Egypt's anti-graft tsar becomes public enemy number one

Egypt's anti-graft tsar becomes public enemy number one
Egypt's anti-corruption chief Hisham Geneina has been fired from his position, charged with spreading false information and tried, all for reporting on corruption at the heart of the state.
3 min read
29 June, 2016
Hisham Geneina is charged with spreading false news [AFP]

Within three months, Egypt's anti-corruption chief Hisham Geneina has been fired, charged with spreading false information and tried. His mistake, he says: reporting corruption at the heart of the state.

"It's as if uncovering corruption has become a crime," Geneina, who headed Egypt's Central Auditing Authority, says in his villa in a plush Cairo suburb.

President Abdel Fattah al-Sisi, who had promised to tackle corruption, abruptly sacked the 62-year-old retired judge in March.

Since then, an intense campaign by Egyptian media, which rarely dares to criticise Sisi's governance, has now seen Geneina and his family accused of tarnishing the country and having links with the banned Islamist opposition.

Quoting a study by the authority using reports between 2012 and 2015, Geneina calculated the cost of corruption at about 600 billion Egyptian pounds ($66 billion, 60 billion euros).

The study highlighted the allegedly illegal acquisition of state-owned land by senior officials and businessmen from the tenure of toppled president Hosni Mubarak.

Geneina is convinced that his sacking and trial is based on an erroneous media report which suggested he attributed the 600-billion figure to 2015 alone.

He is accused of "spreading false news with the goal of harming public interest," and the prosecution claims Geneina used "baseless calculations" to exaggerate the cost of corruption.

Geneina, who rose through judicial ranks in his 34-year legal career, believes Egypt's fight against widespread corruption has been piecemeal.

"Where were you all these years if I was dangerous to the state?" he asks. "Why wasn't I unmasked earlier by security and intelligence agencies?"

Watchdog Transparency International ranks Egypt as 88th on its corruption perceptions index, and Sisi has publicly launched a crackdown on the widespread graft that dogged the Mubarak years.

In September, he sacked his agriculture minister who was later sentenced to 10 years in prison for taking bribes.

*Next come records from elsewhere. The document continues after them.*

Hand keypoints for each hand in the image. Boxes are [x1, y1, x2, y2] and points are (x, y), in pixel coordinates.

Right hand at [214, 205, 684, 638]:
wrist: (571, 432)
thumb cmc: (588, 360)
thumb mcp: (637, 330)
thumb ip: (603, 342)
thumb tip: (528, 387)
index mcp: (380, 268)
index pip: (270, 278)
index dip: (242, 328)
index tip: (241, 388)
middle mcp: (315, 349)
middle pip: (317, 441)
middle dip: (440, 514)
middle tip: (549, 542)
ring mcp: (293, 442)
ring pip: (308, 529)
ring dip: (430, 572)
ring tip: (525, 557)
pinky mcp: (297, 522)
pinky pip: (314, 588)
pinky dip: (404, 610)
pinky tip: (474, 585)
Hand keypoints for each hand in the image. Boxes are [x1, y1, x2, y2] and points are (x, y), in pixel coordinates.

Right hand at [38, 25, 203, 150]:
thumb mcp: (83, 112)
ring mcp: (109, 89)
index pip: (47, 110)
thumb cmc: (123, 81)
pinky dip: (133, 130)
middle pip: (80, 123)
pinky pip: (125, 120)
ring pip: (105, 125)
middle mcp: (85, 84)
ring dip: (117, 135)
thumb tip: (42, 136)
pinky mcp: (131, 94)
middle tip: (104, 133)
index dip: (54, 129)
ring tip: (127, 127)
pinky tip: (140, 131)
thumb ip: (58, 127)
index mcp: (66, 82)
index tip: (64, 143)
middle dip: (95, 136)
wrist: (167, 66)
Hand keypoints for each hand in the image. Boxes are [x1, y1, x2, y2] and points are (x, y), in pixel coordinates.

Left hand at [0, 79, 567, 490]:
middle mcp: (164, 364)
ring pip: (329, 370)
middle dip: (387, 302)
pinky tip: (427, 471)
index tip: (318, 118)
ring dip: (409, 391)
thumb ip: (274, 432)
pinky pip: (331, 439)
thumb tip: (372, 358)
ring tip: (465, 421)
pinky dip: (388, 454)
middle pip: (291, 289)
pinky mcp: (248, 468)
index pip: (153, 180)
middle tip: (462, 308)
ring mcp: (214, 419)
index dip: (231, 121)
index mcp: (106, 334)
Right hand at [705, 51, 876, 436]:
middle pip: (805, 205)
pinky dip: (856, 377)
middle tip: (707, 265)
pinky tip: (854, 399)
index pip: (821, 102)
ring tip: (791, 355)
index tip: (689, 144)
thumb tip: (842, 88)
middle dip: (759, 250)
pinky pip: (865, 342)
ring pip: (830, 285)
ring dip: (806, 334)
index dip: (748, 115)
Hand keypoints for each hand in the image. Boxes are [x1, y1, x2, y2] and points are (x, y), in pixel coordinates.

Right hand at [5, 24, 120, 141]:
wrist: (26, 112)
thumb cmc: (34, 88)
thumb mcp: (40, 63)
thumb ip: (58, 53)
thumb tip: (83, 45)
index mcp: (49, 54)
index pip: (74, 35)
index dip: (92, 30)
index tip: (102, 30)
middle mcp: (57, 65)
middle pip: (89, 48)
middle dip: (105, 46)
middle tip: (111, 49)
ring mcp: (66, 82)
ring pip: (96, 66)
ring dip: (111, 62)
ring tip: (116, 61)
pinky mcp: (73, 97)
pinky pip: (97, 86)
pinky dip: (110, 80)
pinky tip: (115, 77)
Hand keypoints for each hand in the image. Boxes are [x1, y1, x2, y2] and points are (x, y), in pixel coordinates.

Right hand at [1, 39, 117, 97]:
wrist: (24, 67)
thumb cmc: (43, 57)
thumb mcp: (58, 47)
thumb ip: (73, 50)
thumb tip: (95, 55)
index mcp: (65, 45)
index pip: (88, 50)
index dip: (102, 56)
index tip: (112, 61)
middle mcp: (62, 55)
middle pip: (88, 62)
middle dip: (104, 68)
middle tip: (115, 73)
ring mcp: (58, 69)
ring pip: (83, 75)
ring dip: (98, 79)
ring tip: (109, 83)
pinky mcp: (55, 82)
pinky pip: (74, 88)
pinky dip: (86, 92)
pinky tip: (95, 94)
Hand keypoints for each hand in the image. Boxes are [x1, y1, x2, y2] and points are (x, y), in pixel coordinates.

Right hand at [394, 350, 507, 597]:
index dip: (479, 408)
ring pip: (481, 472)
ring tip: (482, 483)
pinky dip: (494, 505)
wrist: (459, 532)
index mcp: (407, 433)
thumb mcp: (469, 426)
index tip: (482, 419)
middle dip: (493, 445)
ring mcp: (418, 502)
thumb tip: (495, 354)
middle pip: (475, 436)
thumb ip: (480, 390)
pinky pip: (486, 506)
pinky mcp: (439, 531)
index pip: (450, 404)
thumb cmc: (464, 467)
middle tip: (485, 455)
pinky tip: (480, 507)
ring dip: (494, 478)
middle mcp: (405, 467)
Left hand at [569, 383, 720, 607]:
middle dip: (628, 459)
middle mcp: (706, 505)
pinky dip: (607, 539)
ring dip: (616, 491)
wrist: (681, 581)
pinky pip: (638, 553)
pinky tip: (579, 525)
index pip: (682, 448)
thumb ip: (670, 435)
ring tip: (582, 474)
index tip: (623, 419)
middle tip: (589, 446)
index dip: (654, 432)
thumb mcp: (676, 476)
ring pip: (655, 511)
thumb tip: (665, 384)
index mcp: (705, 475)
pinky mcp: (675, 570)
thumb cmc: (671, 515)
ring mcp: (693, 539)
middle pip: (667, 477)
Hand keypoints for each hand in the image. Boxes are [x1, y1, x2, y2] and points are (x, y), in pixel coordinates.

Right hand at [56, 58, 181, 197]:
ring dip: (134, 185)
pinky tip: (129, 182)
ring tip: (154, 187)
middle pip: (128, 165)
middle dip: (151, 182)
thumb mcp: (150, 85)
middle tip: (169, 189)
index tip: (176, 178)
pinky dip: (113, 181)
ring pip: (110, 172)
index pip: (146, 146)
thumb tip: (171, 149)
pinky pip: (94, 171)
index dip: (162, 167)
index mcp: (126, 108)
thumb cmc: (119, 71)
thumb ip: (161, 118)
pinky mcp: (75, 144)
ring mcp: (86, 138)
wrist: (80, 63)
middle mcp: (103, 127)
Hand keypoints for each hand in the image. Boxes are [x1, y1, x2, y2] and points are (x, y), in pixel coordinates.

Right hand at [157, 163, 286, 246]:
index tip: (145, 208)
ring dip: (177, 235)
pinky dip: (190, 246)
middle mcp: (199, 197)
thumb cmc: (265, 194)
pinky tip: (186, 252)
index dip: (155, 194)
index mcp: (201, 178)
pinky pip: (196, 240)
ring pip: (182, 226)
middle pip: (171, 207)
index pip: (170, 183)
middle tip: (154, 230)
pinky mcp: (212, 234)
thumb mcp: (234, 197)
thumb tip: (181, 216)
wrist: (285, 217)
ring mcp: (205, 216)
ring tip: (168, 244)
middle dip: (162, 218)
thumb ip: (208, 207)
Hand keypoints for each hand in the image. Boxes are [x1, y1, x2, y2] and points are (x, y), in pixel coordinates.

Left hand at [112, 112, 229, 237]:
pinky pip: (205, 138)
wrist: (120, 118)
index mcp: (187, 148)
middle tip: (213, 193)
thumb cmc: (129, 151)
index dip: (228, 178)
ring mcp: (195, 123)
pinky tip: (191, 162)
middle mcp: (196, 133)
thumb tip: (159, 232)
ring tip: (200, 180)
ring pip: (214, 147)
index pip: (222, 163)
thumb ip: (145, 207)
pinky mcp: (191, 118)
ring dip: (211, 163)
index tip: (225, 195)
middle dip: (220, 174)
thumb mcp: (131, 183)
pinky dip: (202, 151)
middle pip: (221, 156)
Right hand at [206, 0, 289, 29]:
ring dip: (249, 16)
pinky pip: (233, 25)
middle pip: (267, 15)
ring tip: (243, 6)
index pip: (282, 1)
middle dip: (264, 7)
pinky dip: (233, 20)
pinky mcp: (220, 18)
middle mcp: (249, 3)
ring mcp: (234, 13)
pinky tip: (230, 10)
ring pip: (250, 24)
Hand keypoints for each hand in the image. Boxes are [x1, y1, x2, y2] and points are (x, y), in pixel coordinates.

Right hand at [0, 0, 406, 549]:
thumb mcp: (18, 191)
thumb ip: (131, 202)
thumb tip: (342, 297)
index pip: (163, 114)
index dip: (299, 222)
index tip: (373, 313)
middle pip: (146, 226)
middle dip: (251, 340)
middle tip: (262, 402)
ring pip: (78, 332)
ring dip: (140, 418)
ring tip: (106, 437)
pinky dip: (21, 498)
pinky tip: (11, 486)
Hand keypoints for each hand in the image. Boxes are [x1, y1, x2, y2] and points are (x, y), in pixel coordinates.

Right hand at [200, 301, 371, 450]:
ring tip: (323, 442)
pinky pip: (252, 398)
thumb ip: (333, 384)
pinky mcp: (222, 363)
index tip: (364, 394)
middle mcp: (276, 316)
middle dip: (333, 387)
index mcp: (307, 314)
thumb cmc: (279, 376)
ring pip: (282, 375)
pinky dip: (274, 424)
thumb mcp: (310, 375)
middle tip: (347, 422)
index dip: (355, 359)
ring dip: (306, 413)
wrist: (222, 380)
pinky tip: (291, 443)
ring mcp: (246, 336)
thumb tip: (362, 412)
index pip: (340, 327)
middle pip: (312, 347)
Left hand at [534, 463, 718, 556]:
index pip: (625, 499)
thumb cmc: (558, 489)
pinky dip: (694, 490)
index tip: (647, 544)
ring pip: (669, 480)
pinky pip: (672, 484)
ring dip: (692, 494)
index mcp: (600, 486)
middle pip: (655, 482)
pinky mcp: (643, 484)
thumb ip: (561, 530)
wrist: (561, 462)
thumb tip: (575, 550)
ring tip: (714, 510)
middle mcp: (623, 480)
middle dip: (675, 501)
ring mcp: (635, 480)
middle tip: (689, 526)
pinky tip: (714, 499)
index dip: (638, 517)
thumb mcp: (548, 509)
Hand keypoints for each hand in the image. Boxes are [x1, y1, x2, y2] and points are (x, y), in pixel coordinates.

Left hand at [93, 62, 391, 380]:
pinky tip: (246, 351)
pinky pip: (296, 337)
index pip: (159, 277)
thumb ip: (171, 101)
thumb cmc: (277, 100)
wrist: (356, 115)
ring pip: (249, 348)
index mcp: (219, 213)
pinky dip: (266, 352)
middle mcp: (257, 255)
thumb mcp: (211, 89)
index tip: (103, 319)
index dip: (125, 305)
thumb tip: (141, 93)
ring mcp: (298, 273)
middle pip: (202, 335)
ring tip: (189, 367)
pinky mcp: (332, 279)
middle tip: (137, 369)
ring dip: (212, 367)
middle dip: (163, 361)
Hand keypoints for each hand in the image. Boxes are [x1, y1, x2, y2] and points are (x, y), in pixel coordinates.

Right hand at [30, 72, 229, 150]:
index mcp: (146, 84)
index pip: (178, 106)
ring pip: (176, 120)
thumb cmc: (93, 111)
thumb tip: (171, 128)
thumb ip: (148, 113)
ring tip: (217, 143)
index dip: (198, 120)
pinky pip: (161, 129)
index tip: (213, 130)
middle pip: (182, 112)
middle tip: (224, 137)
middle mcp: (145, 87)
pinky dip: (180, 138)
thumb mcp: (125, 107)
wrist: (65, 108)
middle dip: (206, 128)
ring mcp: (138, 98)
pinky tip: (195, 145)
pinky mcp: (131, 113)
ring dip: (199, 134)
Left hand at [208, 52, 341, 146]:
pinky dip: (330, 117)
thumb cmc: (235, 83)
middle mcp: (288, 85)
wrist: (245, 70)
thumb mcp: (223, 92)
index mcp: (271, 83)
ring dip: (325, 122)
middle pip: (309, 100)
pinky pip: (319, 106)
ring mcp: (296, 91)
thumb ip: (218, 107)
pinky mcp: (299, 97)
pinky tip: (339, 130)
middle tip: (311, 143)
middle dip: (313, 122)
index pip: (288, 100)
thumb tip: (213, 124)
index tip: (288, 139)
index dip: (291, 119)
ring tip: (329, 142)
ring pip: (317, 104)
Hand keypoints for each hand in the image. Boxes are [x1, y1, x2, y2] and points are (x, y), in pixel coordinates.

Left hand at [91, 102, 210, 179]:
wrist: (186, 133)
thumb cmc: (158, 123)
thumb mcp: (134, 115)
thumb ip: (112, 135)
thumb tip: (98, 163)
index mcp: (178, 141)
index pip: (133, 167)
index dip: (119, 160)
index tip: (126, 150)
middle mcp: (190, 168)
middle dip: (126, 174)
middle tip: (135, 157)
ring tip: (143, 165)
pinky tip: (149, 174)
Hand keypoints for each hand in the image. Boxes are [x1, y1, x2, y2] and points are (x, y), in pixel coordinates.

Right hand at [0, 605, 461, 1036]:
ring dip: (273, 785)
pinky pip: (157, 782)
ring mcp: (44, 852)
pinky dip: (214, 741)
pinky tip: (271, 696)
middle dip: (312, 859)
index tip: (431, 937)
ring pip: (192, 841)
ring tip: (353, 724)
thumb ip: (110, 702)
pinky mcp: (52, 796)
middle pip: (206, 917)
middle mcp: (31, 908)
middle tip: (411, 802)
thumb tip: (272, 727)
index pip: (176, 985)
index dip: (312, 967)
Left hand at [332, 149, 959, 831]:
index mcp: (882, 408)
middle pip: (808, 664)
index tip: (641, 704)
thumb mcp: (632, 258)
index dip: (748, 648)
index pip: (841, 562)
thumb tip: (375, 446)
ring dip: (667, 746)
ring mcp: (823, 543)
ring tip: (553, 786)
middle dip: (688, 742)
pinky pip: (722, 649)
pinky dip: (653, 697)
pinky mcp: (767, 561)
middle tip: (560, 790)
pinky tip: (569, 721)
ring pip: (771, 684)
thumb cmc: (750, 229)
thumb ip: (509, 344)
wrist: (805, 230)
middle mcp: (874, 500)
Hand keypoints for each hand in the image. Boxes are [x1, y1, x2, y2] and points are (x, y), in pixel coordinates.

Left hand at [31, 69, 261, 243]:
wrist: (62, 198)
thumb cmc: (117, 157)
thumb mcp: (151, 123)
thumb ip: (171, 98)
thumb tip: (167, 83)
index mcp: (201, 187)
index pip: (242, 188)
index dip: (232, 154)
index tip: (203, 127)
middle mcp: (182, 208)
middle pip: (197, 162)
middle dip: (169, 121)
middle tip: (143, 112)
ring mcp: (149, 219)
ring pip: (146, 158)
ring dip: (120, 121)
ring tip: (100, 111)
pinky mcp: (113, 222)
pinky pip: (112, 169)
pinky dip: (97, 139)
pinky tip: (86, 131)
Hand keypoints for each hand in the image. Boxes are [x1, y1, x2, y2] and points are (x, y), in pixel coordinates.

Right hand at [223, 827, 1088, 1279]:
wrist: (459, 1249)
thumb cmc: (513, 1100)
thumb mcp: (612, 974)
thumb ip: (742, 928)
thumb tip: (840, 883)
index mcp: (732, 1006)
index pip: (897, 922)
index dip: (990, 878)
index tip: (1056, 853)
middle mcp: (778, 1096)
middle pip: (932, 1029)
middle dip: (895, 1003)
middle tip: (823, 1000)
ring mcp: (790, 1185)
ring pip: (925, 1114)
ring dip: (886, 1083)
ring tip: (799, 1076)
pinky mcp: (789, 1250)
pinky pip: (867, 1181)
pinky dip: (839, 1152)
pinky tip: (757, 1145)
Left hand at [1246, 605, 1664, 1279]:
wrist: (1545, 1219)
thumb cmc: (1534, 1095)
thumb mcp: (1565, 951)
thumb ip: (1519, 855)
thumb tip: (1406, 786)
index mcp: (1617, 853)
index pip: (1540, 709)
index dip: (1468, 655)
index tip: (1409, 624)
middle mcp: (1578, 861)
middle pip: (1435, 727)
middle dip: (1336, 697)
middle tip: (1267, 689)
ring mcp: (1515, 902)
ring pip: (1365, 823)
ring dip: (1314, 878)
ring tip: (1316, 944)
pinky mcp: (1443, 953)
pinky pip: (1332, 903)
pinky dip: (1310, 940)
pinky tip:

Geneina, who rose through judicial ranks in his 34-year legal career, believes Egypt's fight against widespread corruption has been piecemeal.

"We can't set an example with words alone. We need action," he says. "Could (my trial) be because the studies implicated bodies that were never named until now?"

The charges against Geneina came during a crackdown on opposition groups overseen by Sisi since the then-army chief toppled Egypt's first democratically elected president Mohamed Morsi in July 2013.

The former magistrate, whom Morsi had appointed to head the anti-corruption authority, criticised the "stranglehold" that security agencies still have over Egyptian state institutions.

Geneina's fall from grace now also risks bringing his eldest daughter down with him.

Shorouk, 27, a former employee of the international law firm Baker and McKenzie, was last month sacked from the administrative prosecution after sharing a cartoon on Facebook of a former justice minister.

"This is part of a score settling," Geneina says, his daughter by his side.

Amr Adly, an economist at the Carnegie Middle East Centre, says Geneina's calculation of the cost of corruption is flawed, but the authorities' reaction has been "disastrous on a political level".

Even if the figures provided in Geneina's study were inaccurate, prosecuting him "gives the impression that the executive takes revenge on those who talk about corruption," Adly says.